6. Waihe'e Ridge Trail
The Waihe'e Ridge Trail is the only one I'd recommend getting up early to go visit. We had read online to start by 7:30, and we got there by 7:43. Even still, I think getting there by 6:45 might've been best. You want to get well into the trail before the rain clouds form and move into the island and maximize your views. To be honest, because of the cloud coverage we hiked into, the best photos we got were fairly early into our hike.
Cloud coverage was consistently threatening our walk ahead but seemed to be kind to us. We passed people hiking down on our way up who told us we were "10-15 minutes out from torrential downpours," and "complete white-outs," but every 10-15 minutes we'd pass someone new who would tell us the same.
The topography quickly changes throughout this trail, and this easily has enough treetop coverage for us to get through the bursts of rain as we felt comfortable.
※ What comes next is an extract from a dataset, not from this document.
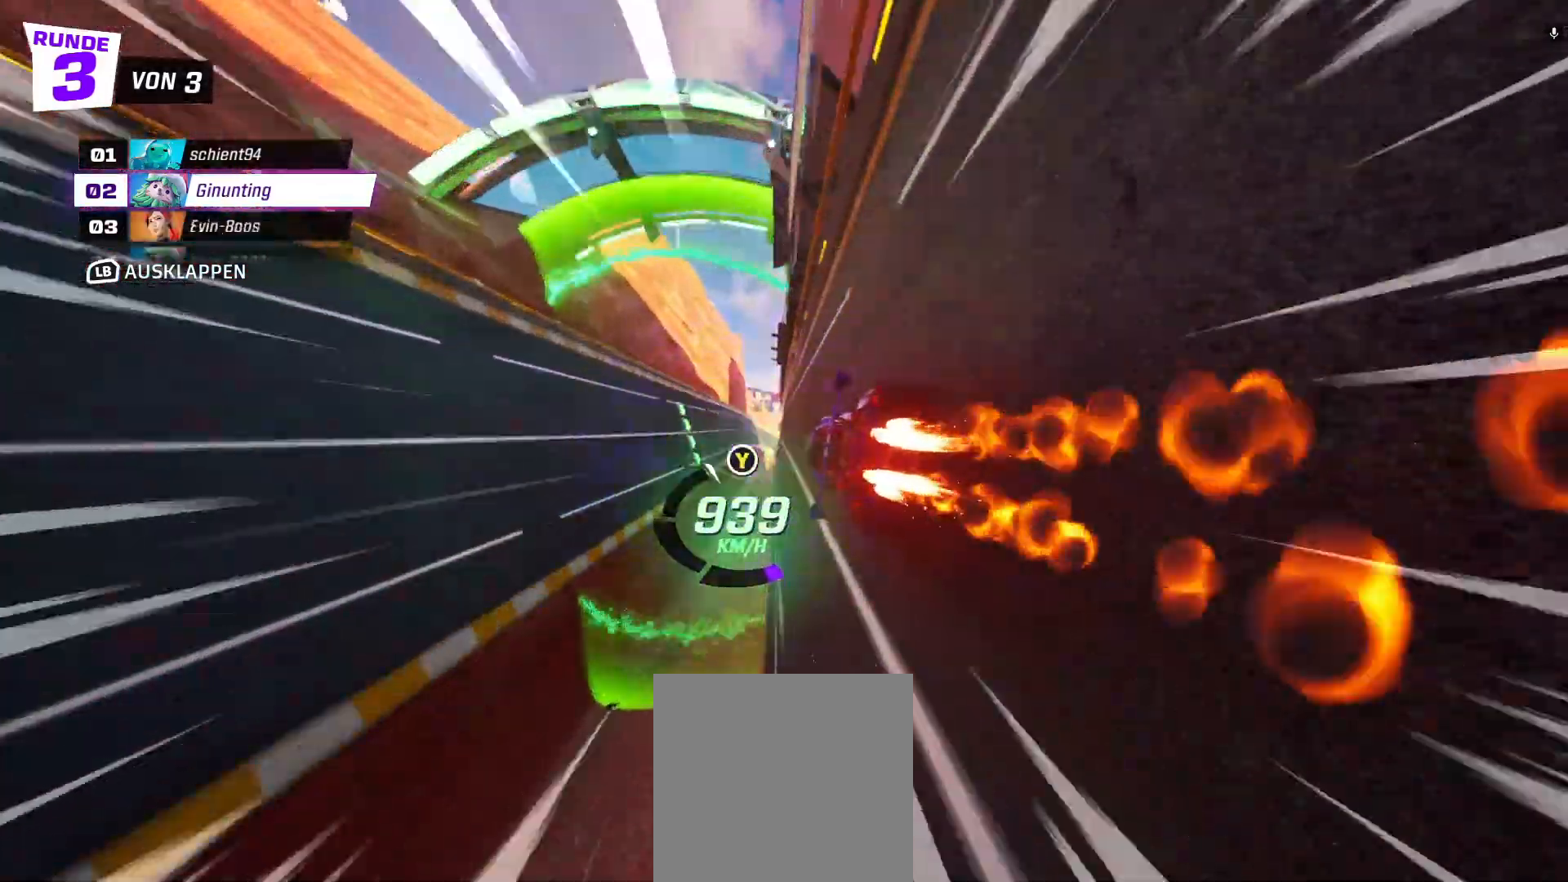
{"dt_ms": 500, "buttons": ["Y", "R2"], "left_stick": "center", "events": [[133, "X", "down"], [250, "X", "up"], [433, "Y", "down"]]}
The trail did get muddy, and I got concerned about transmitting any possible fungal spores related to the rapid Ohi'a death (the trail asks that beforehand you sanitize your shoes, gear, and clothes so as not to unintentionally bring in the rapid-death inducing fungus apparently on Maui).
7. Olivine Pools
These bad boys are easily getting their own post later, so watch out for that. Also, this isn't quite a hike so much as it might be more of a rock climb? I did it in flip-flops but definitely used all four appendages to safely maneuver down the rocky mountainside to access the Olivine Pools.
Let me also note: this is NOT a perfectly safe place. The water surrounding the pools (especially to the left of the formation, not pictured below) is by far the most turbulent I have ever gotten to see up close, and I come from a family no stranger to the waters (be it on lakes, bays, deep-sea fishing on the East Coast, nearly a dozen cruises, etc. I'm very familiar with Caribbean and Atlantic waters, and this was insane). The pools are filled with residual splashes from this choppy water. Multiple people have died. If you go here, never turn your back on the water, and double-think through every step you take.
You can see a bit on the right here a small portion of the rocky terrain that the climb down was! It was much steeper and less step-friendly at the top, but still navigable for me. We found a little spot off to the far right of the frame in the picture above where we left our bags and ditched our clothes to get on into the exploration of the pools.
Footnote to #7: Near the Kapalua resort area there is a SMALL bit of public parking for access to the Kapalua Coastal Trail. If you get to, it's a quick, fun, ~2-hour trail that leads to the rocky Dragon's Teeth and labyrinth, not unlike the topography visible at the Olivine Pools. Super windy as the Dragon's Teeth formation sort of jettisons far out into the ocean without a whole lot of wind-protecting mass!
Anyways, those are the 7 trails I'd recommend if you get to go to Maui!